For example, when you analyse Untreated condition vs Day1Treatment condition with only these samples in your design you will get some size factors.
If you have also set up a Day6Treatment condition in your design (but you don't use it yet), and want to to do the same comparison Untreated vs Day1Treatment, the size factors will change. (taking into account Day6)
I thought size factors was only relative to library size of its sample , so why do they change dependent on the design file even if you don't use a set of samples.
I was doing analyse Day1Treatment vs Untreated & Day6Treatment vs Untreated with two separate design files. But now I am wondering if it's better to have one design with all the samples, and do the two comparison to get same sizefactors because at the end of the day you finish with different differential genes detected.

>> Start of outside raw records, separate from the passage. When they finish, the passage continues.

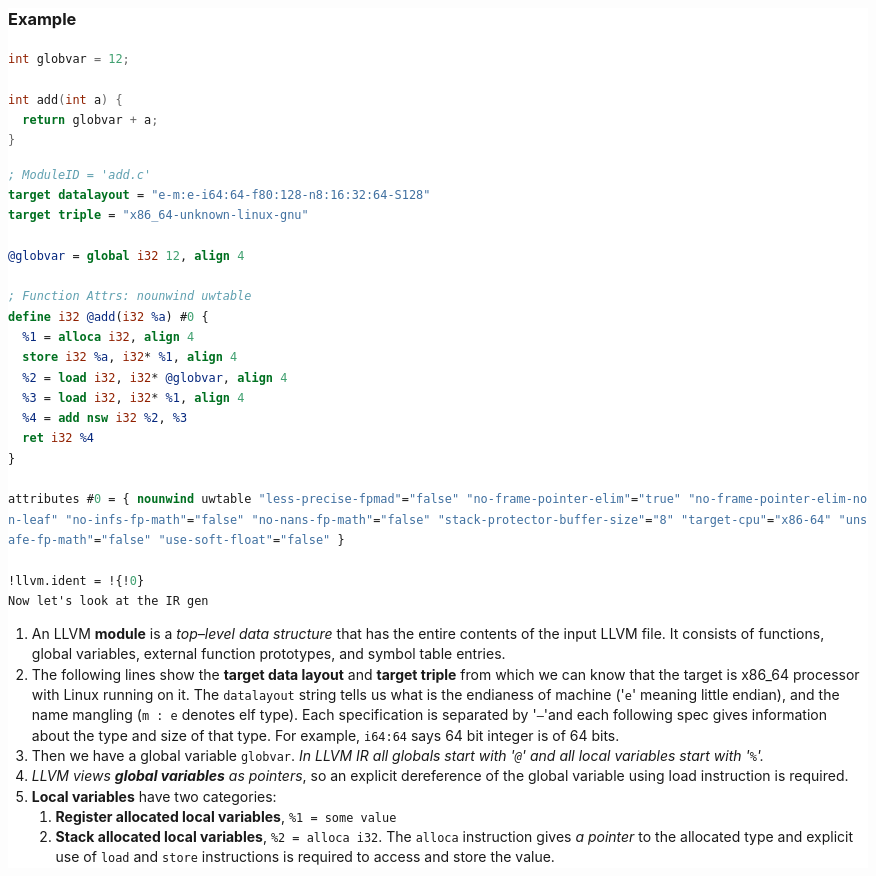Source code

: ### Example

```c
int globvar = 12;

int add(int a) {
  return globvar + a;
}
```

```llvm
; ModuleID = 'add.c'
target datalayout = "e-m:e-i64:64-f80:128-n8:16:32:64-S128"
target triple = "x86_64-unknown-linux-gnu"

@globvar = global i32 12, align 4

; Function Attrs: nounwind uwtable
define i32 @add(i32 %a) #0 {
  %1 = alloca i32, align 4
  store i32 %a, i32* %1, align 4
  %2 = load i32, i32* @globvar, align 4
  %3 = load i32, i32* %1, align 4
  %4 = add nsw i32 %2, %3
  ret i32 %4
}

attributes #0 = { nounwind uwtable "less-precise-fpmad"="false" "no-frame-pointer-elim"="true" "no-frame-pointer-elim-non-leaf" "no-infs-fp-math"="false" "no-nans-fp-math"="false" "stack-protector-buffer-size"="8" "target-cpu"="x86-64" "unsafe-fp-math"="false" "use-soft-float"="false" }

!llvm.ident = !{!0}
Now let's look at the IR gen
```

1. An LLVM **module** is a _top–level data structure_ that has the entire contents of the input LLVM file. It consists of functions, global variables, external function prototypes, and symbol table entries.
2. The following lines show the **target data layout** and **target triple** from which we can know that the target is x86_64 processor with Linux running on it. The `datalayout` string tells us what is the endianess  of machine ('`e`' meaning little endian), and the name mangling (`m : e` denotes elf type). Each specification is separated by '`–`'and each following spec gives information about the type and size of that type. For example, `i64:64` says 64 bit integer is of 64 bits.     
3. Then we have a global variable `globvar`. _In LLVM IR all globals start with '`@`' and all local variables start with '`%`'._
4. _LLVM views **global variables** as pointers_, so an explicit dereference of the global variable using load instruction is required.
5. **Local variables** have two categories:
    1. **Register allocated local variables**, `%1 = some value`
    2. **Stack allocated local variables**, `%2 = alloca i32`. The `alloca` instruction gives _a pointer_ to the allocated type and explicit use of `load` and `store` instructions is required to access and store the value.
    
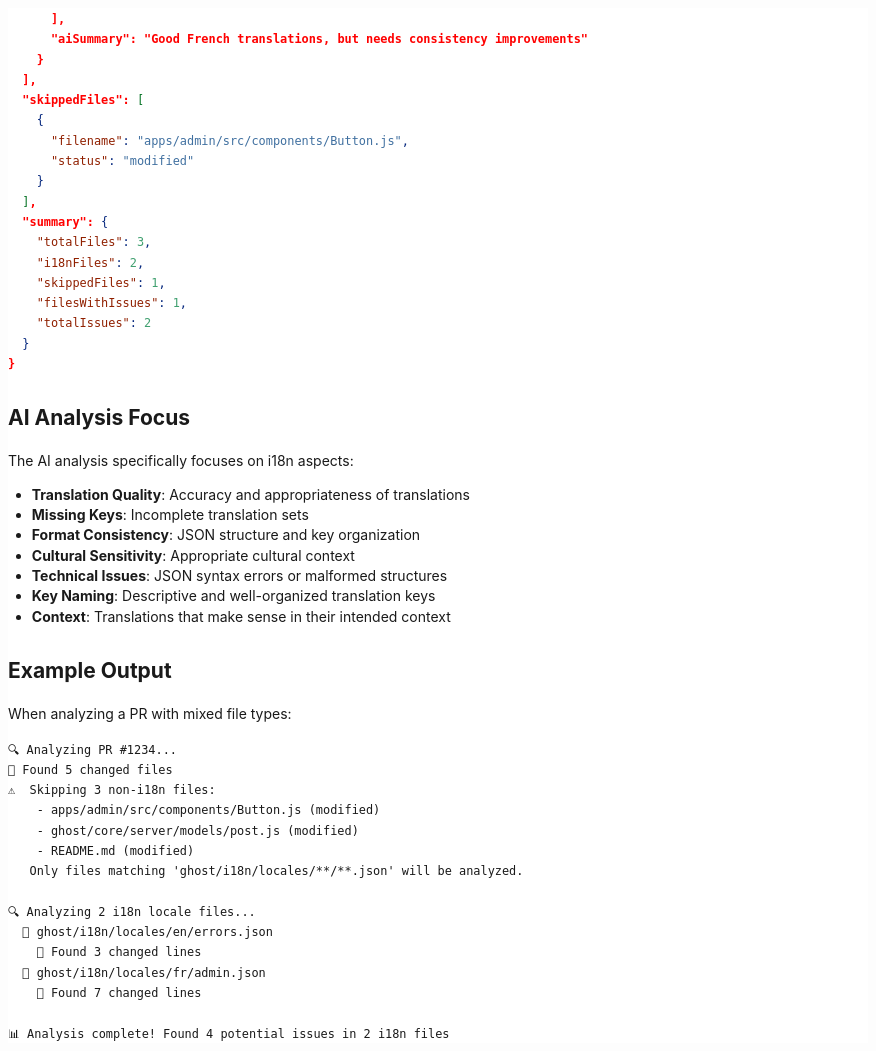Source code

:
 ```json
      ],
      "aiSummary": "Good French translations, but needs consistency improvements"
    }
  ],
  "skippedFiles": [
    {
      "filename": "apps/admin/src/components/Button.js",
      "status": "modified"
    }
  ],
  "summary": {
    "totalFiles": 3,
    "i18nFiles": 2,
    "skippedFiles": 1,
    "filesWithIssues": 1,
    "totalIssues": 2
  }
}
```

## AI Analysis Focus

The AI analysis specifically focuses on i18n aspects:

- **Translation Quality**: Accuracy and appropriateness of translations
- **Missing Keys**: Incomplete translation sets
- **Format Consistency**: JSON structure and key organization
- **Cultural Sensitivity**: Appropriate cultural context
- **Technical Issues**: JSON syntax errors or malformed structures
- **Key Naming**: Descriptive and well-organized translation keys
- **Context**: Translations that make sense in their intended context

## Example Output

When analyzing a PR with mixed file types:

```
🔍 Analyzing PR #1234...
📁 Found 5 changed files
⚠️  Skipping 3 non-i18n files:
    - apps/admin/src/components/Button.js (modified)
    - ghost/core/server/models/post.js (modified)
    - README.md (modified)
   Only files matching 'ghost/i18n/locales/**/**.json' will be analyzed.

🔍 Analyzing 2 i18n locale files...
  📄 ghost/i18n/locales/en/errors.json
    📝 Found 3 changed lines
  📄 ghost/i18n/locales/fr/admin.json
    📝 Found 7 changed lines

📊 Analysis complete! Found 4 potential issues in 2 i18n files
```
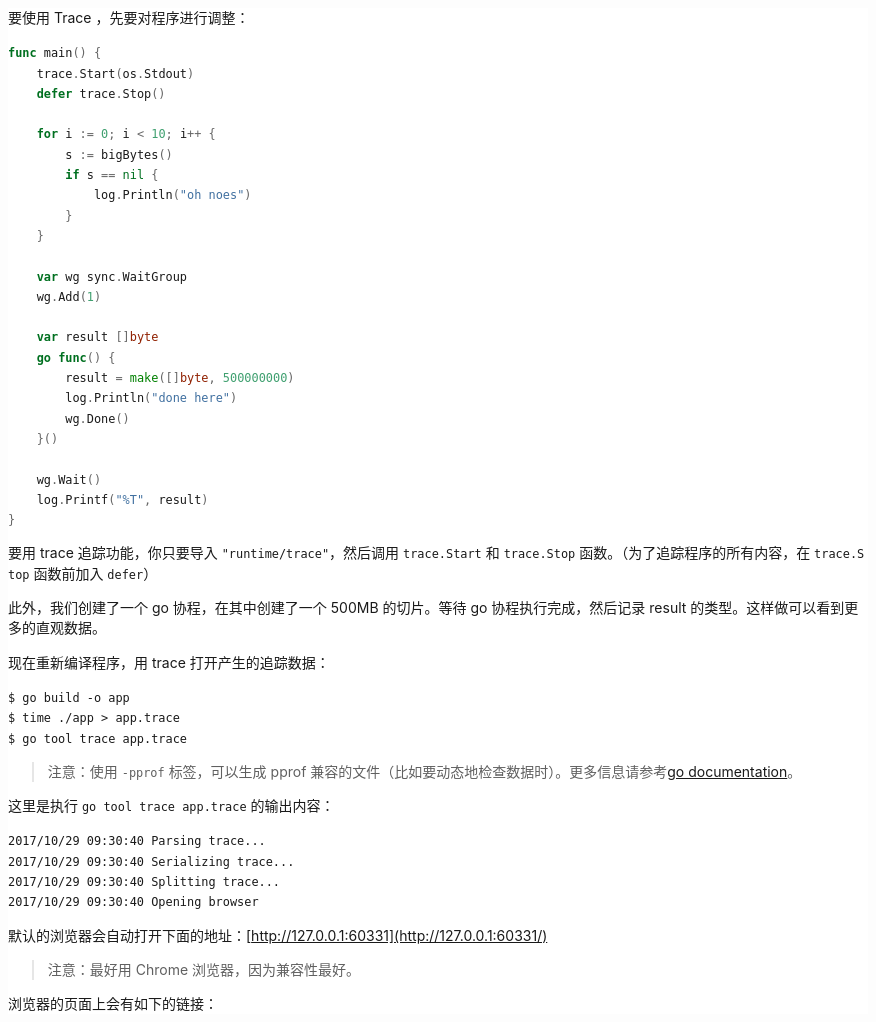要使用 Trace ，先要对程序进行调整：

```go
func main() {
    trace.Start(os.Stdout)
    defer trace.Stop()

    for i := 0; i < 10; i++ {
        s := bigBytes()
        if s == nil {
            log.Println("oh noes")
        }
    }

    var wg sync.WaitGroup
    wg.Add(1)

    var result []byte
    go func() {
        result = make([]byte, 500000000)
        log.Println("done here")
        wg.Done()
    }()

    wg.Wait()
    log.Printf("%T", result)
}
```
要用 trace 追踪功能，你只要导入 `"runtime/trace"`，然后调用 `trace.Start` 和 `trace.Stop` 函数。（为了追踪程序的所有内容，在 `trace.Stop` 函数前加入 `defer`）

此外，我们创建了一个 go 协程，在其中创建了一个 500MB 的切片。等待 go 协程执行完成，然后记录 result 的类型。这样做可以看到更多的直观数据。

现在重新编译程序，用 trace 打开产生的追踪数据：

```
$ go build -o app
$ time ./app > app.trace
$ go tool trace app.trace
```

> 注意：使用 `-pprof` 标签，可以生成 pprof 兼容的文件（比如要动态地检查数据时）。更多信息请参考[go documentation](https://golang.org/cmd/trace/)。

这里是执行 `go tool trace app.trace` 的输出内容：
```
2017/10/29 09:30:40 Parsing trace...
2017/10/29 09:30:40 Serializing trace...
2017/10/29 09:30:40 Splitting trace...
2017/10/29 09:30:40 Opening browser
```
默认的浏览器会自动打开下面的地址：[http://127.0.0.1:60331](http://127.0.0.1:60331/)

> 注意：最好用 Chrome 浏览器，因为兼容性最好。

浏览器的页面上会有如下的链接：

Agreed. The idea is that you estimate a size factor for each column that best scales the datasets based on a large set of genes that do not change upon conditions. Given that you do not have samples with extreme global changes, it is probably the best to have as many samples in the matrix as possible. This probably produces more robust size factors than with only two or three samples.
Ok I got it , but do you know how is it computed ?
It is described in the original DESeq paper https://genomebiology.biomedcentral.com/articles/10.1186/gb-2010-11-10-r106, and I think the same method is used in DESeq2.
Yes, it is actually pretty simple but powerful from the concept. Check out StatQuest for a nice explanation.